Records for processing Start Marker

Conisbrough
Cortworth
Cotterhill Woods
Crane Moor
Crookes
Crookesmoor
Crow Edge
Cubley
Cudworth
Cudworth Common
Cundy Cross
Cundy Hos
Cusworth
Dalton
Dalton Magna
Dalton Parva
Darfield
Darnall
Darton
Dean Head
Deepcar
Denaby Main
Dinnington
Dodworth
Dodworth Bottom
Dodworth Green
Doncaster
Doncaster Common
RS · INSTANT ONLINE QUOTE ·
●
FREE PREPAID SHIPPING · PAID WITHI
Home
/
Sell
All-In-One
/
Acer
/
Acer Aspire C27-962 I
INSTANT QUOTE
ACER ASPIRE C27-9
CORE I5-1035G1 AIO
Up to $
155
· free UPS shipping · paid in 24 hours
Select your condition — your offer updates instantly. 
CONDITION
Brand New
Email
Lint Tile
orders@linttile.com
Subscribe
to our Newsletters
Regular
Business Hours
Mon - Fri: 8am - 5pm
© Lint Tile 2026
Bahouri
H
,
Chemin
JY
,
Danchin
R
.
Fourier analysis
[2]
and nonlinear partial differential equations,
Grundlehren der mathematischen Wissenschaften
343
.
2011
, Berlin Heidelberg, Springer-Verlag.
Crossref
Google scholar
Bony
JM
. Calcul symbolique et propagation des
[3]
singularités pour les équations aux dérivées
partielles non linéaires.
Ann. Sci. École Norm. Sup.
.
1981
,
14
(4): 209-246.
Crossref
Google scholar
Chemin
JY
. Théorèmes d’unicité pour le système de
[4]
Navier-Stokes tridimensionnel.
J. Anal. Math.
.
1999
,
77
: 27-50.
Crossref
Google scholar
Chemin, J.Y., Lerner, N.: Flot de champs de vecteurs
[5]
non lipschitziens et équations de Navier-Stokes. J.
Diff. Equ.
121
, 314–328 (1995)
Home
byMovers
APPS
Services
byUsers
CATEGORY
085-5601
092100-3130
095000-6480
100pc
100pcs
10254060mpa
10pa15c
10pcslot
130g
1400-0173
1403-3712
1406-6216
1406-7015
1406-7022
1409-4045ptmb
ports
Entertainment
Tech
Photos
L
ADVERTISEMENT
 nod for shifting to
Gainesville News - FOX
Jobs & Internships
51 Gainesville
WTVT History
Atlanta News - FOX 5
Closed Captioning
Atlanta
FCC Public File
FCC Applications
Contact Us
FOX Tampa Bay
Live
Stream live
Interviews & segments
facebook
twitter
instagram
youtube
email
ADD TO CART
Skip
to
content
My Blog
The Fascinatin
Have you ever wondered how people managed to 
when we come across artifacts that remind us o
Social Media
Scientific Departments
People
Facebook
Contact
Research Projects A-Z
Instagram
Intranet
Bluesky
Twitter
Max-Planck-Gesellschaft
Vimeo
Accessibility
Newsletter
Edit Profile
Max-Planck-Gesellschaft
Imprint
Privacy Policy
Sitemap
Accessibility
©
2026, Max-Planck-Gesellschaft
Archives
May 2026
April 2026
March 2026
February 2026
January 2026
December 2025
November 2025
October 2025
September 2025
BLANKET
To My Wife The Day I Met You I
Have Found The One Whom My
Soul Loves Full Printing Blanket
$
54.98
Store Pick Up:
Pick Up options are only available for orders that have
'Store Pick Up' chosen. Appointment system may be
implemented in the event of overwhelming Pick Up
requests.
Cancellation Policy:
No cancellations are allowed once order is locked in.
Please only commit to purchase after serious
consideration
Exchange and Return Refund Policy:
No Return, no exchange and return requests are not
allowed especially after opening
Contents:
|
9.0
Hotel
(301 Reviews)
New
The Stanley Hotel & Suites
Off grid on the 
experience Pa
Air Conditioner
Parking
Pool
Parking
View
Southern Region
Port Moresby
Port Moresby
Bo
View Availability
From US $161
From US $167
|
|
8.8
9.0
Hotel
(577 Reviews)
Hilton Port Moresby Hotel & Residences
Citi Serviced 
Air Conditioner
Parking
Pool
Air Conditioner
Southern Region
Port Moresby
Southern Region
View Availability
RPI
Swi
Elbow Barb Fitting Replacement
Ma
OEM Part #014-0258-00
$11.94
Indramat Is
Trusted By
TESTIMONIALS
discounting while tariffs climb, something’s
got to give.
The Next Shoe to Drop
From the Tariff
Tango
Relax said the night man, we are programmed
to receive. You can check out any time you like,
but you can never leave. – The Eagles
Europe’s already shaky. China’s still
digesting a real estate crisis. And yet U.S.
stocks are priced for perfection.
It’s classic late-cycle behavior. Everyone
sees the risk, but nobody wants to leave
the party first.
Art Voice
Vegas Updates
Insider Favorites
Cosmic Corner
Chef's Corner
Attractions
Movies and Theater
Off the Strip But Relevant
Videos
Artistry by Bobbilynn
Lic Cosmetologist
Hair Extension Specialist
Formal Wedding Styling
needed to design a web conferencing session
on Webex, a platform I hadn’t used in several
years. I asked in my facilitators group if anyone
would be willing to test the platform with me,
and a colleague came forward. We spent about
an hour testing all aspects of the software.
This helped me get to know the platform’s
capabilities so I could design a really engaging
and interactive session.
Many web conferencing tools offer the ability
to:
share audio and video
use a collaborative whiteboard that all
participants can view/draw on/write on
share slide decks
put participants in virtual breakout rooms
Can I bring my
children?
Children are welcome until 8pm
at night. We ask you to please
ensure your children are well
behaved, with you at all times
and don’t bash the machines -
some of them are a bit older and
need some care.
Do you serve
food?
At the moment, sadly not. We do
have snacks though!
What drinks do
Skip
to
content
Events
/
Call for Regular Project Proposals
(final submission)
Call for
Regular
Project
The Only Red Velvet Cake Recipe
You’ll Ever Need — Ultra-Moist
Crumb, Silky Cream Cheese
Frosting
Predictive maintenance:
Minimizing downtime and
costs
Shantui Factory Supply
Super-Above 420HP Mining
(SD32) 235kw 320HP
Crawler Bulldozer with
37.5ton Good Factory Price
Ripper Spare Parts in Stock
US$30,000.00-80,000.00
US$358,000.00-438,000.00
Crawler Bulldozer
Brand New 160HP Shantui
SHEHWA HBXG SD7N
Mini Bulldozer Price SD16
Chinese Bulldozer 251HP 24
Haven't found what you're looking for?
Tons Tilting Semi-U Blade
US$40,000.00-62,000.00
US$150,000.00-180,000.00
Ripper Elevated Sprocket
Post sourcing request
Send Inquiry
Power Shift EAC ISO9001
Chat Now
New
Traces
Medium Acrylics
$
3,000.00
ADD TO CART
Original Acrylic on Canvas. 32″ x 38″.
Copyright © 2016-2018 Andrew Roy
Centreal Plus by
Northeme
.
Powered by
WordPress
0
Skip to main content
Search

Records for processing End Marker

▶ _Requirement_: Your task is to give the records above again, exactly.

▶ _Solved problem_:
Conisbrough
Cortworth
Cotterhill Woods
Crane Moor
Crookes
Crookesmoor
Crow Edge
Cubley
Cudworth
Cudworth Common
Cundy Cross
Cundy Hos
Cusworth
Dalton
Dalton Magna
Dalton Parva
Darfield
Darnall
Darton
Dean Head
Deepcar
Denaby Main
Dinnington
Dodworth
Dodworth Bottom
Dodworth Green
Doncaster
Doncaster Common
RS · INSTANT ONLINE QUOTE ·
●
FREE PREPAID SHIPPING · PAID WITHI
Home
/
Sell
All-In-One
/
Acer
/
Acer Aspire C27-962 I
INSTANT QUOTE
ACER ASPIRE C27-9
CORE I5-1035G1 AIO
Up to $
155
· free UPS shipping · paid in 24 hours
Select your condition — your offer updates instantly. 
CONDITION
Brand New
Email
Lint Tile
orders@linttile.com
Subscribe
to our Newsletters
Regular
Business Hours
Mon - Fri: 8am - 5pm
© Lint Tile 2026
Bahouri
H
,
Chemin
JY
,
Danchin
R
.
Fourier analysis
[2]
and nonlinear partial differential equations,
Grundlehren der mathematischen Wissenschaften
343
.
2011
, Berlin Heidelberg, Springer-Verlag.
Crossref
Google scholar
Bony
JM
. Calcul symbolique et propagation des
[3]
singularités pour les équations aux dérivées
partielles non linéaires.
Ann. Sci. École Norm. Sup.
.
1981
,
14
(4): 209-246.
Crossref
Google scholar
Chemin
JY
. Théorèmes d’unicité pour le système de
[4]
Navier-Stokes tridimensionnel.
J. Anal. Math.
.
1999
,
77
: 27-50.
Crossref
Google scholar
Chemin, J.Y., Lerner, N.: Flot de champs de vecteurs
[5]
non lipschitziens et équations de Navier-Stokes. J.
Diff. Equ.
121
, 314–328 (1995)
Home
byMovers
APPS
Services
byUsers
CATEGORY
085-5601
092100-3130
095000-6480
100pc
100pcs
10254060mpa
10pa15c
10pcslot
130g
1400-0173
1403-3712
1406-6216
1406-7015
1406-7022
1409-4045ptmb
ports
Entertainment
Tech
Photos
L
ADVERTISEMENT
 nod for shifting to
Gainesville News - FOX
Jobs & Internships
51 Gainesville
WTVT History
Atlanta News - FOX 5
Closed Captioning
Atlanta
FCC Public File
FCC Applications
Contact Us
FOX Tampa Bay
Live
Stream live
Interviews & segments
facebook
twitter
instagram
youtube
email
ADD TO CART
Skip
to
content
My Blog
The Fascinatin
Have you ever wondered how people managed to 
when we come across artifacts that remind us o
Social Media
Scientific Departments
People
Facebook
Contact
Research Projects A-Z
Instagram
Intranet
Bluesky
Twitter
Max-Planck-Gesellschaft
Vimeo
Accessibility
Newsletter
Edit Profile
Max-Planck-Gesellschaft
Imprint
Privacy Policy
Sitemap
Accessibility
©
2026, Max-Planck-Gesellschaft
Archives
May 2026
April 2026
March 2026
February 2026
January 2026
December 2025
November 2025
October 2025
September 2025
BLANKET
To My Wife The Day I Met You I
Have Found The One Whom My
Soul Loves Full Printing Blanket
$
54.98
Store Pick Up:
Pick Up options are only available for orders that have
'Store Pick Up' chosen. Appointment system may be
implemented in the event of overwhelming Pick Up
requests.
Cancellation Policy:
No cancellations are allowed once order is locked in.
Please only commit to purchase after serious
consideration
Exchange and Return Refund Policy:
No Return, no exchange and return requests are not
allowed especially after opening
Contents:
|
9.0
Hotel
(301 Reviews)
New
The Stanley Hotel & Suites
Off grid on the 
experience Pa
Air Conditioner
Parking
Pool
Parking
View
Southern Region
Port Moresby
Port Moresby
Bo
View Availability
From US $161
From US $167
|
|
8.8
9.0
Hotel
(577 Reviews)
Hilton Port Moresby Hotel & Residences
Citi Serviced 
Air Conditioner
Parking
Pool
Air Conditioner
Southern Region
Port Moresby
Southern Region
View Availability
RPI
Swi
Elbow Barb Fitting Replacement
Ma
OEM Part #014-0258-00
$11.94
Indramat Is
Trusted By
TESTIMONIALS
discounting while tariffs climb, something’s
got to give.
The Next Shoe to Drop
From the Tariff
Tango
Relax said the night man, we are programmed
to receive. You can check out any time you like,
but you can never leave. – The Eagles
Europe’s already shaky. China’s still
digesting a real estate crisis. And yet U.S.
stocks are priced for perfection.
It’s classic late-cycle behavior. Everyone
sees the risk, but nobody wants to leave
the party first.
Art Voice
Vegas Updates
Insider Favorites
Cosmic Corner
Chef's Corner
Attractions
Movies and Theater
Off the Strip But Relevant
Videos
Artistry by Bobbilynn
Lic Cosmetologist
Hair Extension Specialist
Formal Wedding Styling
needed to design a web conferencing session
on Webex, a platform I hadn’t used in several
years. I asked in my facilitators group if anyone
would be willing to test the platform with me,
and a colleague came forward. We spent about
an hour testing all aspects of the software.
This helped me get to know the platform’s
capabilities so I could design a really engaging
and interactive session.
Many web conferencing tools offer the ability
to:
share audio and video
use a collaborative whiteboard that all
participants can view/draw on/write on
share slide decks
put participants in virtual breakout rooms
Can I bring my
children?
Children are welcome until 8pm
at night. We ask you to please
ensure your children are well
behaved, with you at all times
and don’t bash the machines -
some of them are a bit older and
need some care.
Do you serve
food?
At the moment, sadly not. We do
have snacks though!
What drinks do
Skip
to
content
Events
/
Call for Regular Project Proposals
(final submission)
Call for
Regular
Project
The Only Red Velvet Cake Recipe
You’ll Ever Need — Ultra-Moist
Crumb, Silky Cream Cheese
Frosting
Predictive maintenance:
Minimizing downtime and
costs
Shantui Factory Supply
Super-Above 420HP Mining
(SD32) 235kw 320HP
Crawler Bulldozer with
37.5ton Good Factory Price
Ripper Spare Parts in Stock
US$30,000.00-80,000.00
US$358,000.00-438,000.00
Crawler Bulldozer
Brand New 160HP Shantui
SHEHWA HBXG SD7N
Mini Bulldozer Price SD16
Chinese Bulldozer 251HP 24
Haven't found what you're looking for?
Tons Tilting Semi-U Blade
US$40,000.00-62,000.00
US$150,000.00-180,000.00
Ripper Elevated Sprocket
Post sourcing request
Send Inquiry
Power Shift EAC ISO9001
Chat Now
New
Traces
Medium Acrylics
$
3,000.00
ADD TO CART
Original Acrylic on Canvas. 32″ x 38″.
Copyright © 2016-2018 Andrew Roy
Centreal Plus by
Northeme
.
Powered by
WordPress
0
Skip to main content
Search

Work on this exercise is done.